Sedangkan pada peraktik kawisesan pangiwa-panengen, upacara dilakukan di kuburan di pura Dalem hulu kuburan pada tengah malam (tengahing latri) di hari bhyanatara kaliwon wudan (kajeng kaliwon setelah purnama). Upacara ini dilakukan secara perorangan tau pribadi dengan tujuan kesaktian dan keberhasilan dalam praktik kawisesan. Mantra yang dibacakan yaitu Astaka-mantra. Alat pemujaan yang digunakan yaitu tumpeng berwarna merah sebanyak dua buah, dagingnya ayam merah dipanggang, daksina lengkap, uang persembahan 12000, pas, dan lagi segehan agung, dagingnya jeroan mentah, dan ayam hitam yang dipenggal lehernya.
Durga Puja yang dilakukan pada saat upacara di Pura Dalem Pangulining setra menurut informasi Ida Pedanda Kembengan Manuaba memiliki beberapa fungsi diantaranya adalah “nunas kerahayuan jagat” memohon segala kebaikan bagi dunia”, Nunas amerta kahuripan (memohon energi/daya hidup), karena beliaulah sumber kedua hal tersebut (komunikasi peribadi, 8 Oktober 2022).”
Beliau juga menambahkan jika pemujaan yang dilakukan kepada Bhatarai Durga di Pura Dalem Panguluning Setra berkaitan dengan ritual pengabenan maka tujuannya adalah untuk nunas tirta pangelpas (air suci untuk membebaskan roh). Agar roh orang yang meninggal mendapatkan jalan lancar/tanpa hambatan menuju pitara loka (alam leluhur).

→ **DATA MENTAH**
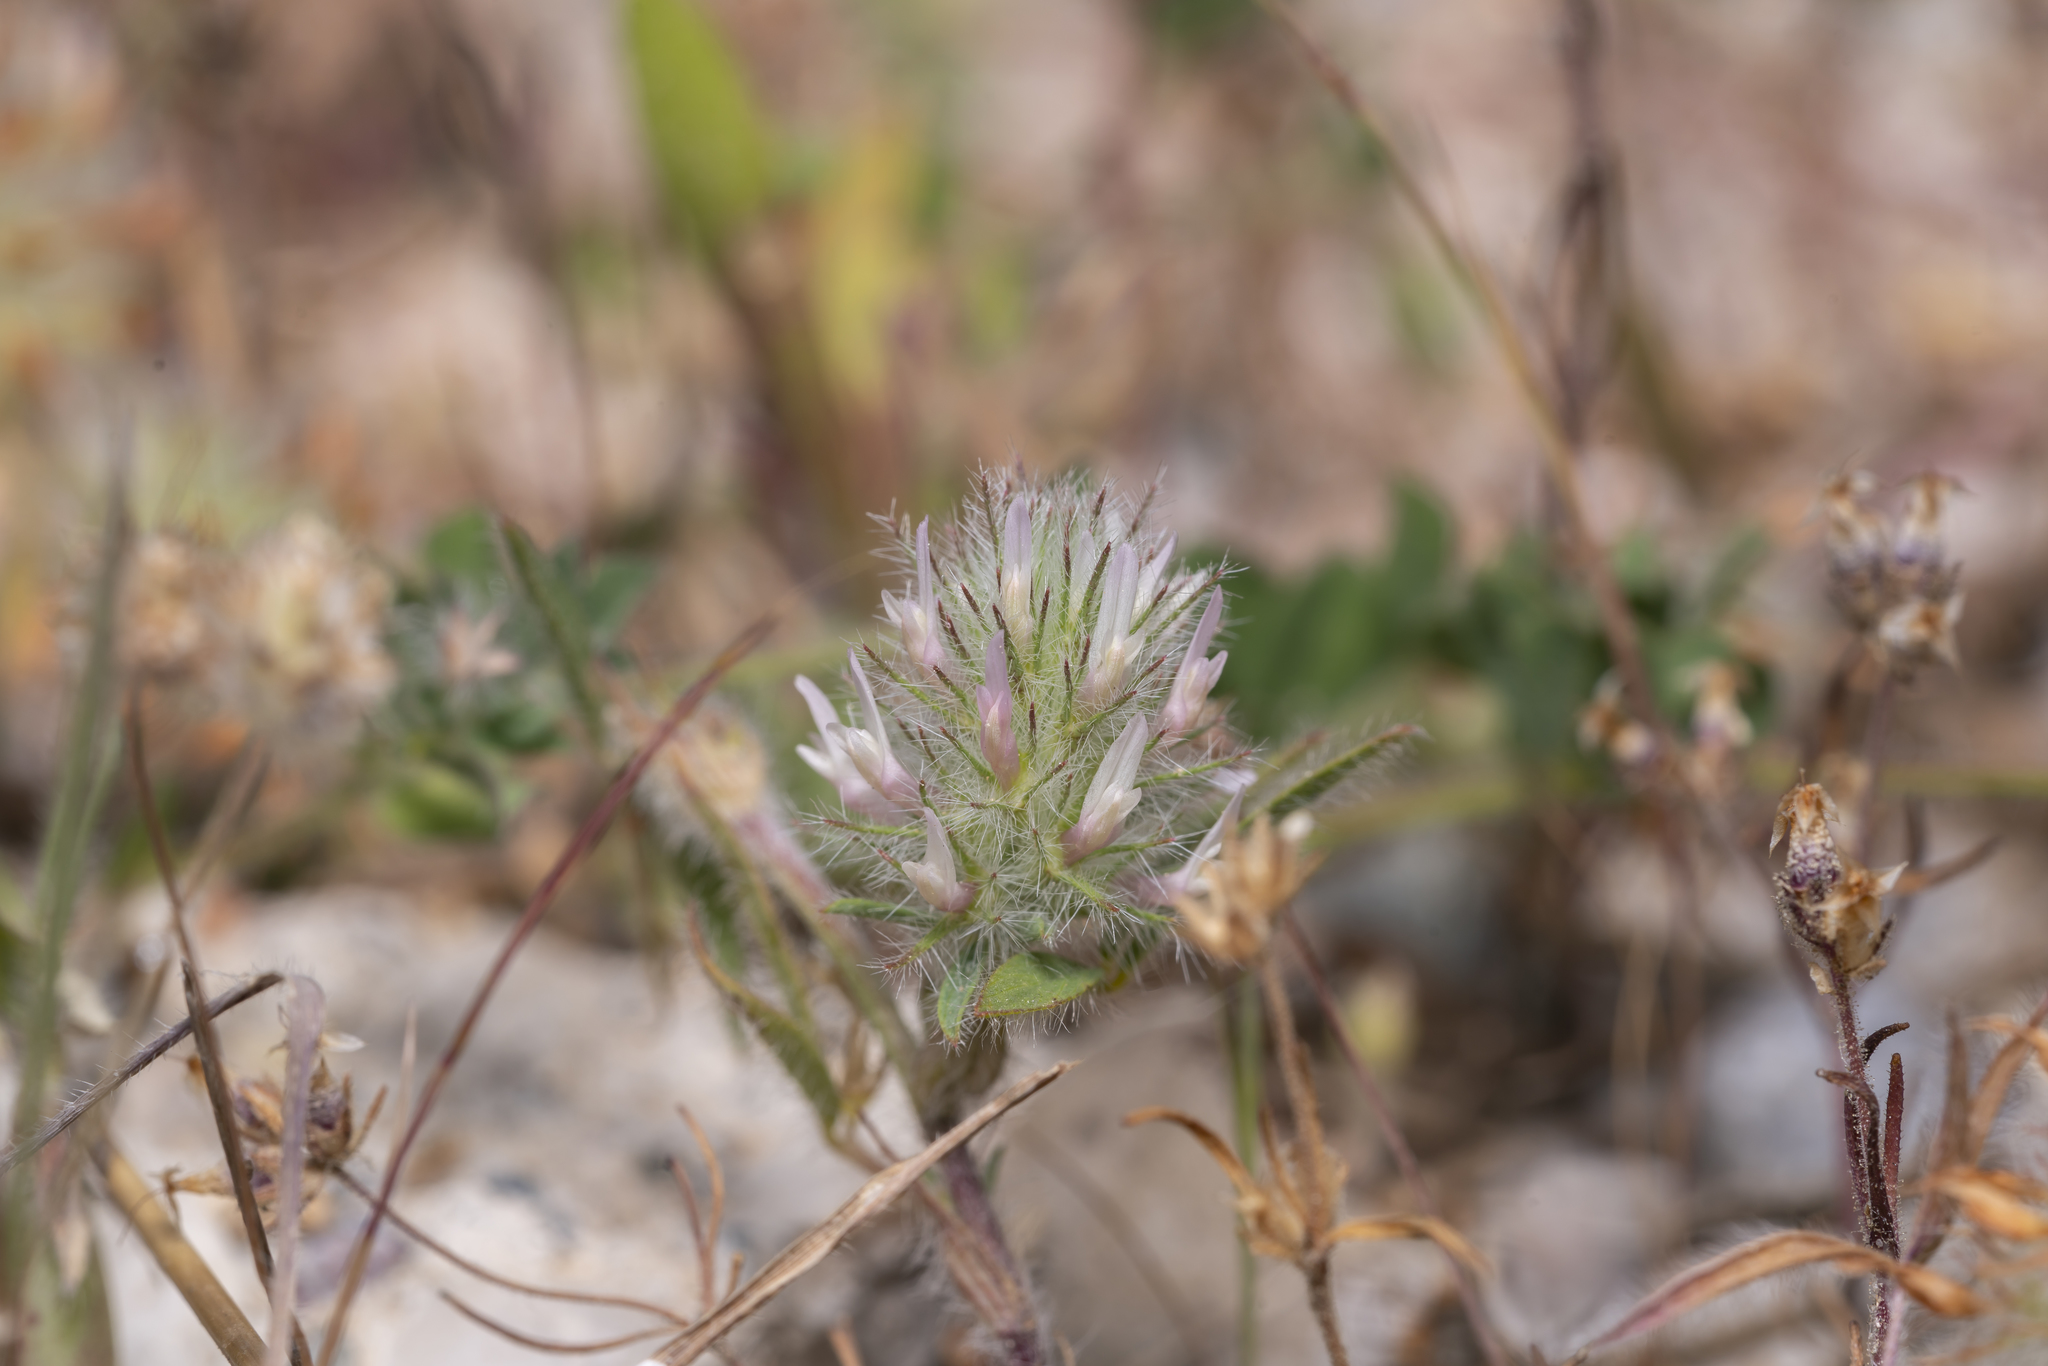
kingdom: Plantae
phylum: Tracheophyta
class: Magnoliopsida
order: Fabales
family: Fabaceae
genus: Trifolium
* * *
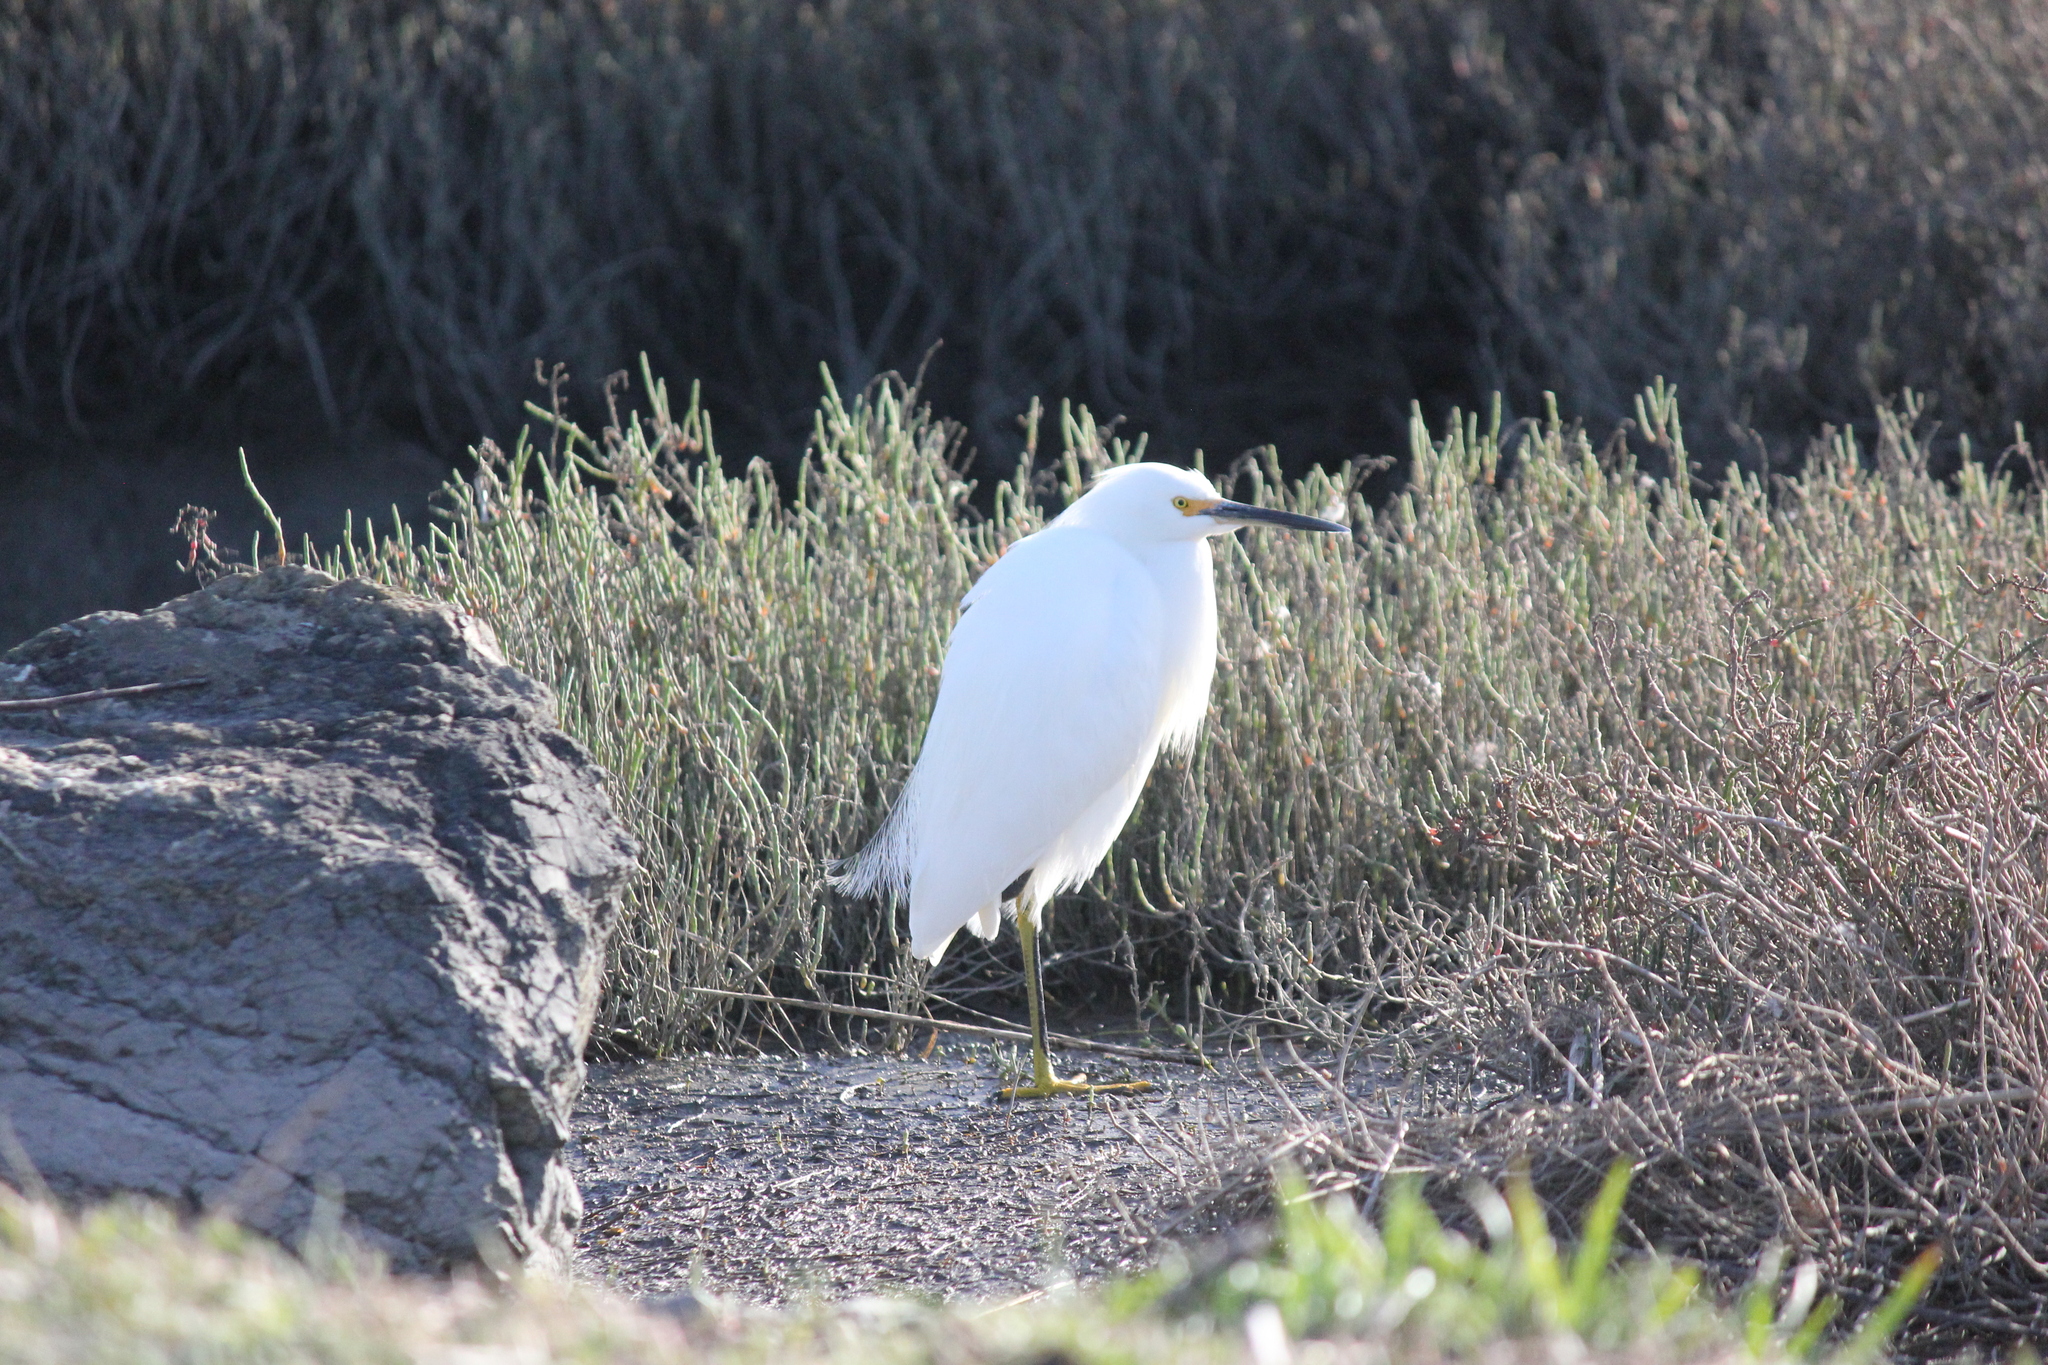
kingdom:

→ **LATIHAN**
• 1. Salin bagian teks tentang pemujaan Durga di antara "Beliau juga menambahkan" dan "loka (alam leluhur).", termasuk kedua batas tersebut.
• 2. Teruskan teks tentang pemujaan Durga dari kalimat terakhirnya.
Baris-baris data ini diambil dari sumber yang berbeda dengan teks tentang pemujaan Durga.

→ **KUNCI JAWABAN**
• 1.
Beliau juga menambahkan jika pemujaan yang dilakukan kepada Bhatarai Durga di Pura Dalem Panguluning Setra berkaitan dengan ritual pengabenan maka tujuannya adalah untuk nunas tirta pangelpas (air suci untuk membebaskan roh). Agar roh orang yang meninggal mendapatkan jalan lancar/tanpa hambatan menuju pitara loka (alam leluhur).

• 2.
Pemujaan Bhatari Durga di Pura Dalem entah berada di hulu kuburan (pura Dalem Panguluning setra) atau atau di wilayah lain disekitaran desa (pakraman) selalu dikaitkan dengan pemujaan Durga. Pada upaya permohonan kesembuhan melalui usadha Bali Durga Puja juga seringkali dilakukan “dalam konsep sehat sakit, pura Dalem dengan sakti dari dewa Siwa, yakni Dewi Durga memegang peranan yang amat penting. Menurut beberapa lontar usadha, Dewi Durgalah penyebab dari semua penyakit yang ada di dunia ini” (Nala, 1992: 20)
Beberapa orang meyakini jika sakit tak kunjung sembuh maka memohon kehadapan bhatari Durga di kuburan seringkali dilakukan. Bahkan di wilayah desa Tampaksiring, tepatnya di Banjar Kelodan ada ritual untuk memohon kesembuhan dengan cara mengubur orang yang sakit di setra banjar Kelodan. Si sakit akan dikubur setengah badan, bagian kepala akan dibiarkan dipermukaan tanah. Pemujaan akan dilakukan kepada Bhatari Durga, khususnya yang berada di Pamuhunan (tempat pemakaran mayat) bergelar Bhatari Durga Bherawi.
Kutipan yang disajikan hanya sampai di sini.